Weyman reveals in Afghan Field Trip #2 Report: Precision Destruction -
Indiscriminate Effects the tentative nature of their public conclusions:
"These results are also indicative that, if uranium is in use, the new
generation of OEF [Operation Enduring Freedom] weapons produce
significantly higher levels of contaminant than DU penetrators." (emphasis
added). In UMRC's Preliminary Findings from Afghanistan and Operation
Enduring Freedom, Weyman states "the possibility of Natural Uranium [as
the source of the uranium in the samples] remains under investigation."

This significant hedge remains in the more recent May, 2004 UMRC
poster summary of data titled The Urinary Concentration of Uranium
Isotopes in Civilians of the Bibi Mahro Region after Recent Military
Operations in Eastern Afghanistan
[ http://www.umrc.net/downloads/mp4.pdf]. This document concludes in
part that "the explanation of our findings [of elevated uranium
levels in urine samples] could be either of two possible mechanisms.
1) exposure to contaminated dust in the areas of the bombing raids by
natural uranium containing weapons or 2) unusual geological and
environmental excessively high uranium levels contained in the soil or
drinking water." (emphasis added) This poster and the poster-reproduction
of their Iraq research
[ http://www.umrc.net/downloads/UMRC_HPS_2004_Poster2.pdf] also fail to
demonstrate that the bomb craters contain the "significantly higher levels
of [uranium] contaminant", as predicted.
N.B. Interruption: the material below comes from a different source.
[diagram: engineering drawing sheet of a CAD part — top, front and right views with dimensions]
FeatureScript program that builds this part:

In Iraq, the most radioactive
battle sites reported by UMRC were targets of A-10 and tank rounds made of
DU, not cruise missile strikes or aerial bombing as their other claims
would suggest. Furthermore, two of the scientists cited on the posters as
responsible for the work - Gerdes and Parrish - have since distanced
themselves from the conclusions UMRC's attributed to them without their
consent.

I conclude with a few questions of my own.
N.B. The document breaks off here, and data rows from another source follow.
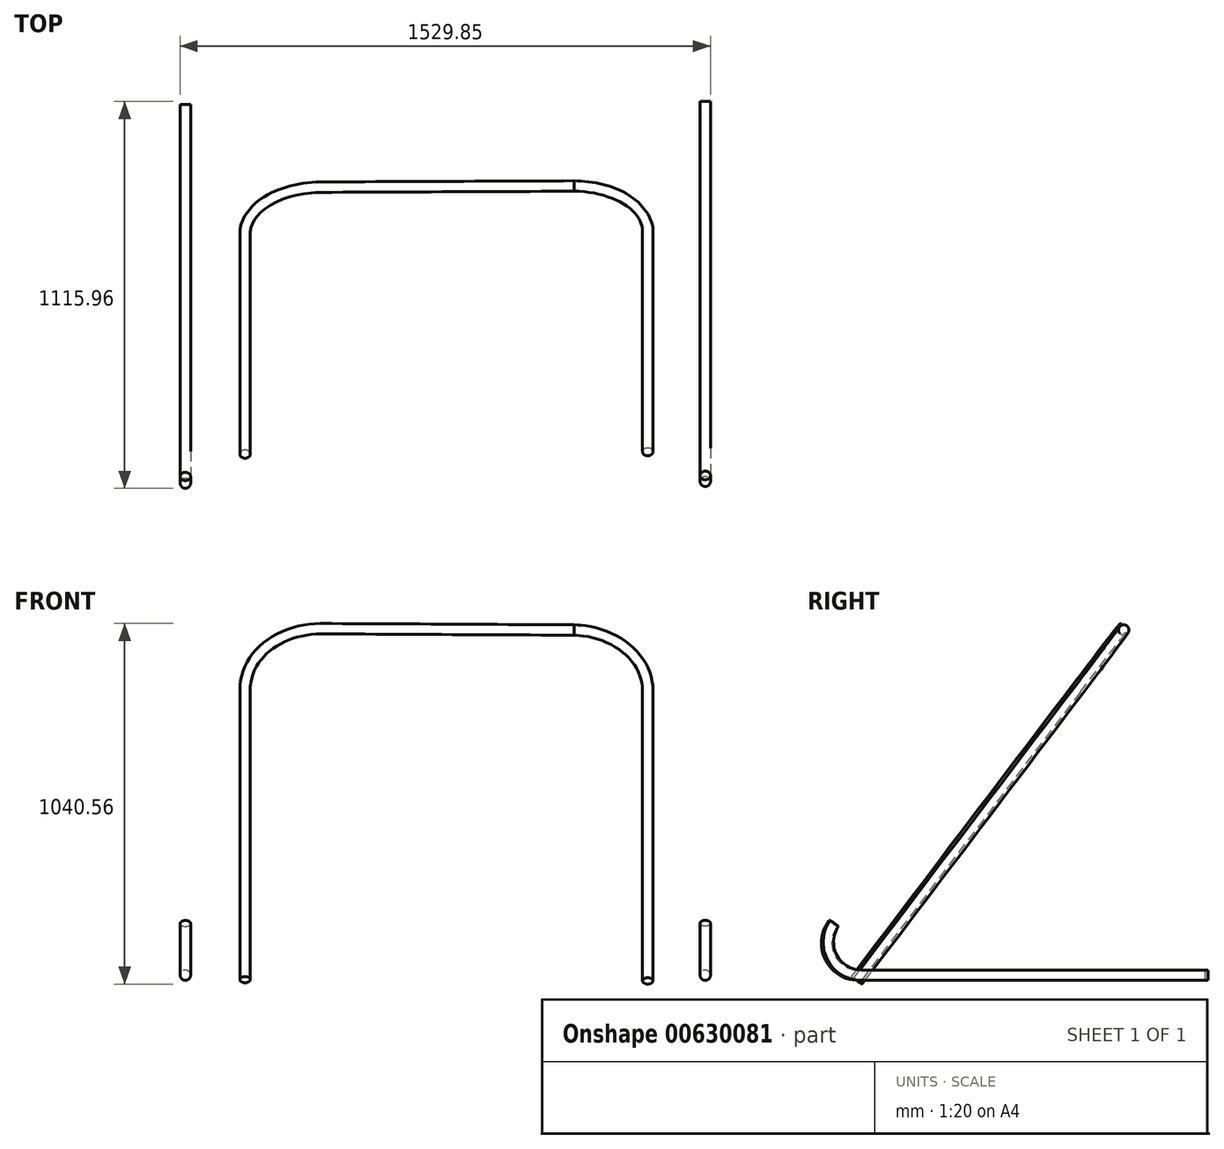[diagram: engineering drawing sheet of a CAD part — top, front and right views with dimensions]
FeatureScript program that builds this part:
annotation { "Feature Type Name" : "Feature", "Feature Type Description" : "" }
export const myFeature = defineFeature(function(context is Context, id is Id, definition is map)
    precondition{}
    {
        {
            var Q0;
            Q0=qCreatedBy(makeId("Front.planeOp"),FACE);
            var sketch = newSketch(context, id + "F0", { "sketchPlane" : qUnion([Q0])});
            skLineSegment(sketch, "E0", {"start": v(0, 1000) * mm, "end": v(500, 1000) * mm});
            skLineSegment(sketch, "E1", {"start": v(0, 1000) * mm, "end": v(-500, 1000) * mm});
            skSolve(sketch);
        }
        {
            var Q0;
            Q0=sQuery(id+"F0.wireOp",VERTEX,"E0.end");
            var Q1;
            Q1=qCreatedBy(makeId("Right.planeOp"),FACE);
            cPlane(context, id + "F1", {"entities" : qUnion([Q0, Q1]), "cplaneType" : CPlaneType.PLANE_POINT, "offset" : 25 * mm, "width" : 150 * mm, "height" : 150 * mm});
        }
        {
            var Q0;
            Q0=qCreatedBy(id+"F1.planeOp",FACE);
            var sketch = newSketch(context, id + "F2", { "sketchPlane" : qUnion([Q0])});
            skLineSegment(sketch, "E2", {"start": v(245.22, 0) * mm, "end": v(-754.78, 0) * mm});
            skArc(sketch, "E3", {"start": v(-754.78, 0) * mm, "mid": v(-839.5, 51.17) * mm, "end": v(-833.62, 149.96) * mm});
            skSolve(sketch);
        }
        {
            var Q0;
            Q0=qCreatedBy(makeId("Front.planeOp"),FACE);
            var sketch = newSketch(context, id + "F3", { "sketchPlane" : qUnion([Q0])});
            skCircle(sketch, "E4", {"center": v(750.03, 0) * mm, "radius": 15 * mm});
            skSolve(sketch);
        }
        {
            var Q0;
            Q0=sQuery(id+"F0.wireOp",VERTEX,"E1.end");
            var Q1;
            Q1=qCreatedBy(makeId("Right.planeOp"),FACE);
            cPlane(context, id + "F4", {"entities" : qUnion([Q0, Q1]), "cplaneType" : CPlaneType.PLANE_POINT, "offset" : 25 * mm, "width" : 150 * mm, "height" : 150 * mm});
        }
        {
            var Q0;
            Q0=qCreatedBy(id+"F4.planeOp",FACE);
            var sketch = newSketch(context, id + "F5", { "sketchPlane" : qUnion([Q0])});
            skLineSegment(sketch, "E5", {"start": v(236.77, 0) * mm, "end": v(-763.23, 0) * mm});
            skArc(sketch, "E6", {"start": v(-763.23, 0) * mm, "mid": v(-846.23, 51.64) * mm, "end": v(-836.56, 148.91) * mm});
            skSolve(sketch);
        }
        {
            var Q0;
            Q0=qCreatedBy(makeId("Front.planeOp"),FACE);
            var sketch = newSketch(context, id + "F6", { "sketchPlane" : qUnion([Q0])});
            skCircle(sketch, "E7", {"center": v(-749.82, 0) * mm, "radius": 15 * mm});
            skSolve(sketch);
        }
        {
            var Q0;
            Q0=sQuery(id+"F5.wireOp",VERTEX,"E6.end");
            var Q1;
            Q1=sQuery(id+"F2.wireOp",VERTEX,"E3.end");
            var Q2;
            Q2=sQuery(id+"F0.wireOp",VERTEX,"E1.start");
            cPlane(context, id + "F7", {"entities" : qUnion([Q0, Q1, Q2]), "cplaneType" : CPlaneType.THREE_POINT, "offset" : 25 * mm, "width" : 150 * mm, "height" : 150 * mm});
        }
        {
            var Q0;
            Q0=qCreatedBy(id+"F7.planeOp",FACE);
            var sketch = newSketch(context, id + "F8", { "sketchPlane" : qUnion([Q0])});
            skLineSegment(sketch, "E8", {"start": v(500.6, -476.86) * mm, "end": v(500.6, 576.08) * mm});
            skArc(sketch, "E9", {"start": v(500.6, 576.08) * mm, "mid": v(460.36, 673.72) * mm, "end": v(363.02, 714.67) * mm});
            skLineSegment(sketch, "E10", {"start": v(-499.05, -475.64) * mm, "end": v(-499.05, 576.08) * mm});
            skArc(sketch, "E11", {"start": v(-499.05, 576.08) * mm, "mid": v(-460.35, 671.7) * mm, "end": v(-366.03, 713.5) * mm});
            skLineSegment(sketch, "E12", {"start": v(363.02, 714.67) * mm, "end": v(-366.03, 713.5) * mm});
            skSolve(sketch);
        }
        {
            var Q0;
            Q0 = qSketchRegion(id + "F3", true);
            var Q1;
            Q1 = qConstructionFilter(qBodyType(qCreatedBy(id + "F2" ,EDGE), BodyType.WIRE), ConstructionObject.NO);
            sweep(context, id + "F9", {"profiles" : qUnion([Q0]), "path" : qUnion([Q1])});
        }
        {
            var Q0;
            Q0 = qSketchRegion(id + "F6", true);
            var Q1;
            Q1 = qConstructionFilter(qBodyType(qCreatedBy(id + "F5" ,EDGE), BodyType.WIRE), ConstructionObject.NO);
            sweep(context, id + "F10", {"profiles" : qUnion([Q0]), "path" : qUnion([Q1])});
        }
        {
            var Q0;
            Q0=qCreatedBy(makeId("Right.planeOp"),FACE);
            var sketch = newSketch(context, id + "F11", { "sketchPlane" : qUnion([Q0])});
            skCircle(sketch, "E13", {"center": v(0, 998.2) * mm, "radius": 15 * mm});
            skSolve(sketch);
        }
        {
            var Q0;
            Q0 = qSketchRegion(id + "F11", true);
            var Q1;
            Q1 = qConstructionFilter(qBodyType(qCreatedBy(id + "F8" ,EDGE), BodyType.WIRE), ConstructionObject.NO);
            sweep(context, id + "F12", {"profiles" : qUnion([Q0]), "path" : qUnion([Q1])});
        }
    });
If it were true, as UMRC claims in Afghan Field Trip #2 Report
(absent any reference), that "the United States and its weapons'
contractors acknowledge the development, expansion and deployment of
weapons and delivery systems that use low, medium and high altitude,
air-to-surface and ship-launched uranium alloyed munitions", what
other evidence should exist?
I can think of:
* Handling protocol for ordnance specialists (such protocol exists
for the A-10's DU ammo and the tank rounds);
* DU licenses for production, and production records from the
factories making the warheads;

But significantly, no documents other than the patents already
discussed have been put forward as evidence that uranium of any sort
is used in such a wide spectrum of missiles and bombs.

Background:
In September, Project Censored picked "High Uranium Levels Found in
Troops and Civilians" as the #4 most-censored story this year, citing the
following articles: • URANIUM MEDICAL RESEARCH CENTER, January 2003 Title:
"UMRC's Preliminary Findings from Afghanistan & Operation Enduring
Freedom" and "Afghan Field Trip #2 Report: Precision Destruction-
Indiscriminate Effects" Author: Tedd Weyman, UMRC Research Team • AWAKENED
WOMAN, January 2004 Title: "Scientists Uncover Radioactive Trail in
Afghanistan" Author: Stephanie Hiller • DISSIDENT VOICE, March 2004 Title:
"There Are No Words…Radiation in Iraq Equals 250,000 Nagasaki Bombs"
Author: Bob Nichols • NEW YORK DAILY NEWS, April 5,2004 Title: "Poisoned?"
Author: Juan Gonzalez • INFORMATION CLEARING HOUSE, March 2004 Title:
"International Criminal Tribune For Afghanistan At Tokyo, The People vs.
George Bush" Author: Professor Ms Niloufer Bhagwat J.